Please copy out every line in the entries that includes the word "element".

Page layout parsing data:
Content starts

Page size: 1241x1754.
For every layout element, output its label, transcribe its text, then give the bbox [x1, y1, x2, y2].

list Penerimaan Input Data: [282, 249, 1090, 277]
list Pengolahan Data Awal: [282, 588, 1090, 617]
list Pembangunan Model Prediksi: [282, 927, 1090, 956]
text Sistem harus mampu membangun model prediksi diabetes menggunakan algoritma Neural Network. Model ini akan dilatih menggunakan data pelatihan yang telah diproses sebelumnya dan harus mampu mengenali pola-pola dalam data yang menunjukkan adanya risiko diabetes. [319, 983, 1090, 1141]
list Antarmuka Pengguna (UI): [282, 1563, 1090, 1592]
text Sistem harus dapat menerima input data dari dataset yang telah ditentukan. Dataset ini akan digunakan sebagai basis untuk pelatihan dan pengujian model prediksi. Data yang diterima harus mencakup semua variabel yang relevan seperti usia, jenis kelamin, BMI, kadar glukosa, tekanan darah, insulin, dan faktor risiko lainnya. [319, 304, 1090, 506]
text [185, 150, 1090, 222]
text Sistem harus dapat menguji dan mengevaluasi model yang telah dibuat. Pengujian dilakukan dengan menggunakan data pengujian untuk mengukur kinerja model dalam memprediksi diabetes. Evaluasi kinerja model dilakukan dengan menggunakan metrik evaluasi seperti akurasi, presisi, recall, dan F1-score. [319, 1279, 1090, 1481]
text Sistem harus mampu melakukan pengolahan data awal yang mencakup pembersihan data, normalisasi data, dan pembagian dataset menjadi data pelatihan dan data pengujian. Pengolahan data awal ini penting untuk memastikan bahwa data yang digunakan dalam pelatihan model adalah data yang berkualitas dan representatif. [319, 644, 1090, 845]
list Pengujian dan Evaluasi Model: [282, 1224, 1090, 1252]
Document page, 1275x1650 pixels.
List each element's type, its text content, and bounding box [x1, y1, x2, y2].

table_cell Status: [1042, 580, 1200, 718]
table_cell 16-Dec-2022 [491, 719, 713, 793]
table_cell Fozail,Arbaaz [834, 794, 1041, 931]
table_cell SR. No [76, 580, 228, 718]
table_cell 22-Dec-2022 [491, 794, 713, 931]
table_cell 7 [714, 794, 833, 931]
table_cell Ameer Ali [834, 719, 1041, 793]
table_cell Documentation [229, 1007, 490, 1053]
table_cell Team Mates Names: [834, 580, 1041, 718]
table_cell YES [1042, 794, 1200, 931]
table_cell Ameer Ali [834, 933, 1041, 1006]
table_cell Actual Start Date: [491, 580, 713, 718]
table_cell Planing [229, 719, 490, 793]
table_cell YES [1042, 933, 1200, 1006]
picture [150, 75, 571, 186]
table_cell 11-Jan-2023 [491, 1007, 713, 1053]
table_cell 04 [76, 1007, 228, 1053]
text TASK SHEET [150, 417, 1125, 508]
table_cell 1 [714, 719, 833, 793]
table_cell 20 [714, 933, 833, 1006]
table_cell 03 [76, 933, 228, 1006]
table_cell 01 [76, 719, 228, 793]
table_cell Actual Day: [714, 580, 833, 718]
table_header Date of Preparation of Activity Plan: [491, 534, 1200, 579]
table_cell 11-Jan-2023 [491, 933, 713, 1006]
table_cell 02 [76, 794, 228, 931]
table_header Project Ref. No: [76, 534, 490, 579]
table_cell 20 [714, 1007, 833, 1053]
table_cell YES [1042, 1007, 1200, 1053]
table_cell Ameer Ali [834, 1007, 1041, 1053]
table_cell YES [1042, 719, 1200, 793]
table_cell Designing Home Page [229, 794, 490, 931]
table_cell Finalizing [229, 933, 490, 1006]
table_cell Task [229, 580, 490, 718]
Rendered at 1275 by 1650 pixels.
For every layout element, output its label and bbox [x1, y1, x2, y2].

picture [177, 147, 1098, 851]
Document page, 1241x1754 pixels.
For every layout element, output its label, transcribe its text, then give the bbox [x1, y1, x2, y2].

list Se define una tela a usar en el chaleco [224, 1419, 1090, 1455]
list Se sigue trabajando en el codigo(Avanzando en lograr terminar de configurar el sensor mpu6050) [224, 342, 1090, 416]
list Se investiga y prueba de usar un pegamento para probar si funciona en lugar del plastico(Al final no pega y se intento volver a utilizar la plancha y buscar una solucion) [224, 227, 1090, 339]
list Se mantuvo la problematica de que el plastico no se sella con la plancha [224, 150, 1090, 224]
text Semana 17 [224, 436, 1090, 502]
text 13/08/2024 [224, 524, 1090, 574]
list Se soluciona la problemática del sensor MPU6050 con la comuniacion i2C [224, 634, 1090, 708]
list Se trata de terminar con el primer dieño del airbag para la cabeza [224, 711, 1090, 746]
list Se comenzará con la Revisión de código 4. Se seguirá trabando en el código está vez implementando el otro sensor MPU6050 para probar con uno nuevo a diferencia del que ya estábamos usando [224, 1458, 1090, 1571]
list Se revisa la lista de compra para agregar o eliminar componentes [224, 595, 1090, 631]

Content ends

RESPONSE BELOW:
For every layout element, output its label, transcribe its text, then give the bbox [x1, y1, x2, y2].
List each element's type, its text content, and bounding box [x1, y1, x2, y2].
For every layout element, output its label and bbox [x1, y1, x2, y2].
For every layout element, output its label, transcribe its text, then give the bbox [x1, y1, x2, y2].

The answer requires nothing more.